[Document structure recognition data]

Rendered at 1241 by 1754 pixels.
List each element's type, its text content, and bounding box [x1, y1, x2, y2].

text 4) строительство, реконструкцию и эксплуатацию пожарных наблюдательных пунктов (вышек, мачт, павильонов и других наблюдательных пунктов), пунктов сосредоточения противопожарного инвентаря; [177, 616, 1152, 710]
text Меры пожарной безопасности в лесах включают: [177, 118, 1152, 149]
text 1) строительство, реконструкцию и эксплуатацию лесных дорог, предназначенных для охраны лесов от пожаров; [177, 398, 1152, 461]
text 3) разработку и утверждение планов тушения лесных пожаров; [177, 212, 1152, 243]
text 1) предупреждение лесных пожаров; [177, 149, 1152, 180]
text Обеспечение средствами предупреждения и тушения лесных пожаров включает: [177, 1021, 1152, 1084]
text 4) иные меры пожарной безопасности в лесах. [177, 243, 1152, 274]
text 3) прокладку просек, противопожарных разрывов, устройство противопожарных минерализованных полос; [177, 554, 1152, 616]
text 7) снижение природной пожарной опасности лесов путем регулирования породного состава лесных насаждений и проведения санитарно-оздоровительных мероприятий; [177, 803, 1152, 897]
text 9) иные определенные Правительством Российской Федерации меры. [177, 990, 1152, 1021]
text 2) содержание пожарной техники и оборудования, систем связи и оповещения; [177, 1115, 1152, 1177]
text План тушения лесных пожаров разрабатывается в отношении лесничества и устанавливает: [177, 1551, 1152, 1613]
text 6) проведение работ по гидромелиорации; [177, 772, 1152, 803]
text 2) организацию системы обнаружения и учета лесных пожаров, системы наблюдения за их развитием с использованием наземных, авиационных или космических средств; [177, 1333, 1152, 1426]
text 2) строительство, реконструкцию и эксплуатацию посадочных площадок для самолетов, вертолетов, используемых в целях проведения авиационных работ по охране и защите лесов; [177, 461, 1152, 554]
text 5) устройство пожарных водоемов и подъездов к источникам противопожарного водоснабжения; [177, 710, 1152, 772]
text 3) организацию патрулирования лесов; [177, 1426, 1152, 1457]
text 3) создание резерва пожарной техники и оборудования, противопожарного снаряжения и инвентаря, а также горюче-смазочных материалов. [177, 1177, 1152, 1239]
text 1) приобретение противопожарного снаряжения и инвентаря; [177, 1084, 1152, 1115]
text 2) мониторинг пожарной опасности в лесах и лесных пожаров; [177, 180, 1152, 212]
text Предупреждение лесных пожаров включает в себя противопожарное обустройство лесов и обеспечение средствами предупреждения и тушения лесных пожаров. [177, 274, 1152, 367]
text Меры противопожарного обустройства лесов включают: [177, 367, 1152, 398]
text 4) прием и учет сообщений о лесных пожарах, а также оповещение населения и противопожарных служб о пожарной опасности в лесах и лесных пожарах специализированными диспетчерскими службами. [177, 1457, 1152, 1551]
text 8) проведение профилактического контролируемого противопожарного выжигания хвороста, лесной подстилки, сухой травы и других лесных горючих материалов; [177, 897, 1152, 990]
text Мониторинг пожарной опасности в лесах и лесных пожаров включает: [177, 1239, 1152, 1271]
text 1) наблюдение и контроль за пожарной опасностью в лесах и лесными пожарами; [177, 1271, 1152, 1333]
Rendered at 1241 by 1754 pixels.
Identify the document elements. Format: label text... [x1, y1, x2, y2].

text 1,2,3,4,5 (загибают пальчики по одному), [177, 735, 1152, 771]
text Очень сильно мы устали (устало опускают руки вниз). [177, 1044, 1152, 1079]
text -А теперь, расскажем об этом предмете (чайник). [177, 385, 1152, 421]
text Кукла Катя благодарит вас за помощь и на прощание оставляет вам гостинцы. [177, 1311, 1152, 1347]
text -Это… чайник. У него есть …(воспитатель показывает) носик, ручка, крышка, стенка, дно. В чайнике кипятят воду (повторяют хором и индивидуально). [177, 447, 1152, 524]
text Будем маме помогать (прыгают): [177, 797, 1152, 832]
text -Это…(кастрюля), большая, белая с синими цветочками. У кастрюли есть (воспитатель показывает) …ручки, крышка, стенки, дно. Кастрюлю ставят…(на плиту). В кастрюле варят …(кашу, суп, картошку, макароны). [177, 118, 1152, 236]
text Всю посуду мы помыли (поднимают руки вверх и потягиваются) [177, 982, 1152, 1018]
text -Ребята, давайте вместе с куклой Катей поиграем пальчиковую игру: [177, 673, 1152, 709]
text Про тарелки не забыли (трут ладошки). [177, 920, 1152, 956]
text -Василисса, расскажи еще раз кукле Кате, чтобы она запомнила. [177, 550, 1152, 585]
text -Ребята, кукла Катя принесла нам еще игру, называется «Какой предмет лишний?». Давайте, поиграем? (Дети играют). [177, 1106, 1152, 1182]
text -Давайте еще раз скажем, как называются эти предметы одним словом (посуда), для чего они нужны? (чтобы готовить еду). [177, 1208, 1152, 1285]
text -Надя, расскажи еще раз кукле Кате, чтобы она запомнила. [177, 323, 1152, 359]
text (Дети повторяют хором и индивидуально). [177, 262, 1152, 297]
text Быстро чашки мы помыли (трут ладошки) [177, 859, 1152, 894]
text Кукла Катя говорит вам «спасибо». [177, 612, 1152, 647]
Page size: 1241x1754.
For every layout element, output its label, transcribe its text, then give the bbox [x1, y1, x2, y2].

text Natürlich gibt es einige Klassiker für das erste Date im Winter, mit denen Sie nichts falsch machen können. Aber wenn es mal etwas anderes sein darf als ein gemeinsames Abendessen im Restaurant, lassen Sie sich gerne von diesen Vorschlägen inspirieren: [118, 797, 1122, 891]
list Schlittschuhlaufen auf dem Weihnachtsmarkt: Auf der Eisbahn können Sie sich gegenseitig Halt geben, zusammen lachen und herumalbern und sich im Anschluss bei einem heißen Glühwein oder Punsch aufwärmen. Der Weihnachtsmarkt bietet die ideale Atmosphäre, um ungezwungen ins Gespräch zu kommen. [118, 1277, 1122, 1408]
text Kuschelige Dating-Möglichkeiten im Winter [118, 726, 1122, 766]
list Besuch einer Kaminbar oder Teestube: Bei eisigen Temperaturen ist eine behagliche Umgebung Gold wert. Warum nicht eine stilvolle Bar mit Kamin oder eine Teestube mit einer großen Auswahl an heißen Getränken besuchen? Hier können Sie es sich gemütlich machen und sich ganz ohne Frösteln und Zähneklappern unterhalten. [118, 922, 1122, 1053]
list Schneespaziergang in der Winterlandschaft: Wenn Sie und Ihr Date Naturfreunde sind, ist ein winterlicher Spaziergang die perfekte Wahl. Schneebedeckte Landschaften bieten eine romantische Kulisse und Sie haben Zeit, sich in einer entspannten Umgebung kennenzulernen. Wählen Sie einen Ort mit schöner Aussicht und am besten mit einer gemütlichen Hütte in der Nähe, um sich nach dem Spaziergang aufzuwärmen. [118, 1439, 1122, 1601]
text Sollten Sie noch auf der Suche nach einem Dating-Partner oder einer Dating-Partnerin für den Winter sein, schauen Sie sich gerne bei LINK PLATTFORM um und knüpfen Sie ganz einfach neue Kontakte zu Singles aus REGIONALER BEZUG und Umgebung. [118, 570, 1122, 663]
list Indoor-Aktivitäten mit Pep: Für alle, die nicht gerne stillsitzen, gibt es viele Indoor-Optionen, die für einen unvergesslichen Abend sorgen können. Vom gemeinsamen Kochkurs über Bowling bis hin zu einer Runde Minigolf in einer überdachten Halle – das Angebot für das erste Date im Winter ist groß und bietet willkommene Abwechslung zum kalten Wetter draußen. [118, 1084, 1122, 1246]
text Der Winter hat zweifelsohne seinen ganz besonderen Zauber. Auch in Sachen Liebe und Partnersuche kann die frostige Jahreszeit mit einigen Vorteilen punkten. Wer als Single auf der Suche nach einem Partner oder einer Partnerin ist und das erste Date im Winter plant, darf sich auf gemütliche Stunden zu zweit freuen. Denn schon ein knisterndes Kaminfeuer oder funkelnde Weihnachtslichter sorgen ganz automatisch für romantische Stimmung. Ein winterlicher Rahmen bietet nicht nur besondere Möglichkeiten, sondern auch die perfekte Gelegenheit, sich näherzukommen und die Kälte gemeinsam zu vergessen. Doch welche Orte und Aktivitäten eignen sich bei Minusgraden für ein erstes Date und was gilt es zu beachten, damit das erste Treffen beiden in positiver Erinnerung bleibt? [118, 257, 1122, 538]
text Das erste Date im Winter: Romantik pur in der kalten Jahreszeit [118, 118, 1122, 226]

Exercise prompt: Pull out all lines in the data above that include "оборудования".

Exercise output:
text 2) содержание пожарной техники и оборудования, систем связи и оповещения; [177, 1115, 1152, 1177]
text 3) создание резерва пожарной техники и оборудования, противопожарного снаряжения и инвентаря, а также горюче-смазочных материалов. [177, 1177, 1152, 1239]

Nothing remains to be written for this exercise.